How to select a decorative artist

 

 

Not all decorative artists are alike. Since decorative painting is an art, always choose your artist with care. Here are a few questions you should always ask when hiring a decorative painter.

Where did you receive your training?
Sadly, many faux painters learn on the job. Don’t let your home be their school. I was personally trained by renowned artist and pioneer in the faux industry, Martin Alan Hirsch. In addition, I am experienced; I have finished literally thousands of square feet of walls in countless styles.

How long have you been decorative painting?
I’ve been painting professionally for over fifteen years. Yes, I realize that means I’m getting old—but remember, I’m experienced.

Will you run samples?
If your decorative artist won’t run an exact sample of what you’ll be getting on your walls, then get another decorative artist. I always provide samples so everyone knows what to expect.

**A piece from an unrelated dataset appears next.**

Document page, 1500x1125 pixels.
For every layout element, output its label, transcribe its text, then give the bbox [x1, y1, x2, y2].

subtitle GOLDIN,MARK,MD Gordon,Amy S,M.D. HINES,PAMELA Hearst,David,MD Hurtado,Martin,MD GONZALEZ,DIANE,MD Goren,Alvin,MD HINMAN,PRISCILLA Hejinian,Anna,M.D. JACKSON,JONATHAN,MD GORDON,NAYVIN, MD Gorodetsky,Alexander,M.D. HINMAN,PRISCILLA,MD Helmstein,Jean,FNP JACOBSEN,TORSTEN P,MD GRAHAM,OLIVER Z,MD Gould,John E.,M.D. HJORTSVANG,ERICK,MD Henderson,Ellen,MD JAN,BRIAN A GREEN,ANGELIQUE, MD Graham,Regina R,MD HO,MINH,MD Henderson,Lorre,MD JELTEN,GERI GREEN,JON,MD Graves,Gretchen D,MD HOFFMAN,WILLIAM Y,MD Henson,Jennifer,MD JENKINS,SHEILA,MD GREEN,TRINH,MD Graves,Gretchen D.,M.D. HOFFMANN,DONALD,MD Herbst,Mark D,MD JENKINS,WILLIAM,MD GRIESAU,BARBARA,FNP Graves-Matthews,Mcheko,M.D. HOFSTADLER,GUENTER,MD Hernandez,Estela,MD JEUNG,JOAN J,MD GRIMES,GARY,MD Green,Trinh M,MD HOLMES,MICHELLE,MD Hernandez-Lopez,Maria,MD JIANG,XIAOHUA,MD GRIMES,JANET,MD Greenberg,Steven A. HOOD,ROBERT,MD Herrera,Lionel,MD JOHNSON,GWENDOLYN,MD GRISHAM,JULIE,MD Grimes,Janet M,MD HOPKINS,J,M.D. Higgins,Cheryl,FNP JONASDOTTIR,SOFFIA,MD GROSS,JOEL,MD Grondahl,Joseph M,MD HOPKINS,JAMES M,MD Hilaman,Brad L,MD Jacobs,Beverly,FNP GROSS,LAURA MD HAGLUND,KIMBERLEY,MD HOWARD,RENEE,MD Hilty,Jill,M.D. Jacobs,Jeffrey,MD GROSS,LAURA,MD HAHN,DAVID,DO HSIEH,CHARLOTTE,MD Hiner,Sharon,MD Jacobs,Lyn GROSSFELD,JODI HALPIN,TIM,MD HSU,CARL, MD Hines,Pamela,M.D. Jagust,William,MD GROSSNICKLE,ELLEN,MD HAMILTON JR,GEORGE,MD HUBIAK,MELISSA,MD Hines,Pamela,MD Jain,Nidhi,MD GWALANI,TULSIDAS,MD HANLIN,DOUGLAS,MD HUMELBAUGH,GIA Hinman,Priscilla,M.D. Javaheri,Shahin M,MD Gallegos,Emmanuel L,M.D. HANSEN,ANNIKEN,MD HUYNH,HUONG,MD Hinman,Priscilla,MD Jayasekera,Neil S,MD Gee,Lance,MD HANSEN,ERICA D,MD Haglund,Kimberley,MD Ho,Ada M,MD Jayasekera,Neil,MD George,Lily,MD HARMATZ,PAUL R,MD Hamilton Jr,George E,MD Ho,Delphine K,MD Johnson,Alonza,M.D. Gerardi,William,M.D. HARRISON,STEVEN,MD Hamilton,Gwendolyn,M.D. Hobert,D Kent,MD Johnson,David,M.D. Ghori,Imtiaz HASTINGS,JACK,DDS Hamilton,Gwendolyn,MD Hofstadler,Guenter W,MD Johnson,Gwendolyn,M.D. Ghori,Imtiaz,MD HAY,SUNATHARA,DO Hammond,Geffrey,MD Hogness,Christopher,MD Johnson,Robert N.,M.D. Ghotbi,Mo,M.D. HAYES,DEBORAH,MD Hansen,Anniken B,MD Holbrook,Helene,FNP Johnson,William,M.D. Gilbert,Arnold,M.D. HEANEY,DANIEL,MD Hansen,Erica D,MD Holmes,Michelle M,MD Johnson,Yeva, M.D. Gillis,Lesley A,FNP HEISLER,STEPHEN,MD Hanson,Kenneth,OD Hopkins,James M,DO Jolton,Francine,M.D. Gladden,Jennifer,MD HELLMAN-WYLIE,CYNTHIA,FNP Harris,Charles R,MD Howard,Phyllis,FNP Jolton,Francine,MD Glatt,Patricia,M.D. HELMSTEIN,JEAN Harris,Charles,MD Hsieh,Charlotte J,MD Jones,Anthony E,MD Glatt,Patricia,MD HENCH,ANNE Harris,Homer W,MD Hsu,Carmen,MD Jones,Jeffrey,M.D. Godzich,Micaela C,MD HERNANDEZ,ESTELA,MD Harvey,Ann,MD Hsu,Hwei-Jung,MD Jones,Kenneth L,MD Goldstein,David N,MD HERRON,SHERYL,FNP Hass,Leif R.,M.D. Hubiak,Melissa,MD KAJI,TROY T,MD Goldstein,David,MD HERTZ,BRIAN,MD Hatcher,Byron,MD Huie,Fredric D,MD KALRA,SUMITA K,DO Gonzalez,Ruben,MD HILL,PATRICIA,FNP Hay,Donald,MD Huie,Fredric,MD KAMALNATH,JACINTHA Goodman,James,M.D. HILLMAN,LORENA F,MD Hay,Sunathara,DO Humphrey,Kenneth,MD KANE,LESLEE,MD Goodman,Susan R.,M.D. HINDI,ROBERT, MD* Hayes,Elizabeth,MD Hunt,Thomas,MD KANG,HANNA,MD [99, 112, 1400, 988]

Will you quote me an exact price up front?
Of course. Once we’ve met and decided on the finish that will look best in your home, I measure your walls and then give you a written bid. Expect nothing less.

Can you match the colors in my home?
I custom match all finishes to compliment your paint and décor. If the only choice your decorative artist offers is the colors swabs in a paint book, then you’re selling yourself short.

Do you have a portfolio of your work?
Absolutely. Always ask and expect to see a portfolio of past work, including references. If a decorative artist can’t show you their work, they haven’t been working long enough.

Are you a painting contractor as well as a decorative artist?
No, I’m a licensed and insured decorative artist. Sadly, most painting contractors think they can also faux. The truth is the majority simply push glaze around the wall. The results speak for themselves. I’ve personally repainted dozens of homes for dissatisfied homeowners who unknowingly hired their painting contractor to faux their walls because he promised he’d do a good job. Don’t rely on promises—ask for samples and references.

Do you do the actual work?
This is one of the most important questions you can ask. Many painting contractors meet with the homeowner, but then send out a separate crew to do the work. Bad idea. You’re hiring an artist, not a laborer. When you hire me—you get me. Sure, I may bring along other people to help, but I’m always there, hands on, directing every bit of the work. After all, my reputation is on the line.